▶ [PROBLEM TO SOLVE]:
What is needed is each line of the data below that holds the string "Италии".

/---

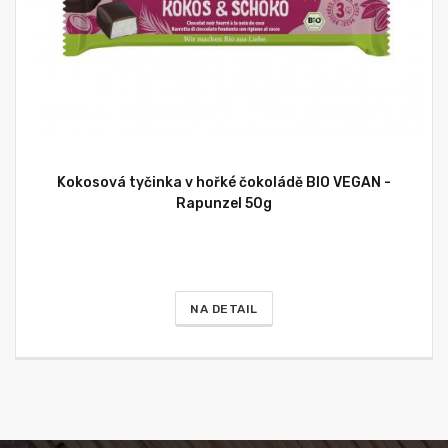
Kokosová tyčinka v hořké čokoládě BIO VEGAN -
Rapunzel 50g
NA DETAIL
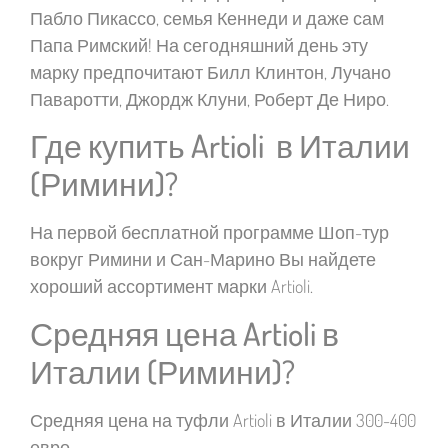
Пабло Пикассо, семья Кеннеди и даже сам
Папа Римский! На сегодняшний день эту
марку предпочитают Билл Клинтон, Лучано
Паваротти, Джордж Клуни, Роберт Де Ниро.
Где купить Artioli в Италии
(Римини)?
На первой бесплатной программе Шоп-тур
вокруг Римини и Сан-Марино Вы найдете
хороший ассортимент марки Artioli.
Средняя цена Artioli в
Италии (Римини)?
Средняя цена на туфли Artioli в Италии 300-400
евро.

\---

▶ [OUTPUT FOR THIS EXERCISE]:
Где купить Artioli в Италии
Италии (Римини)?
Средняя цена на туфли Artioli в Италии 300-400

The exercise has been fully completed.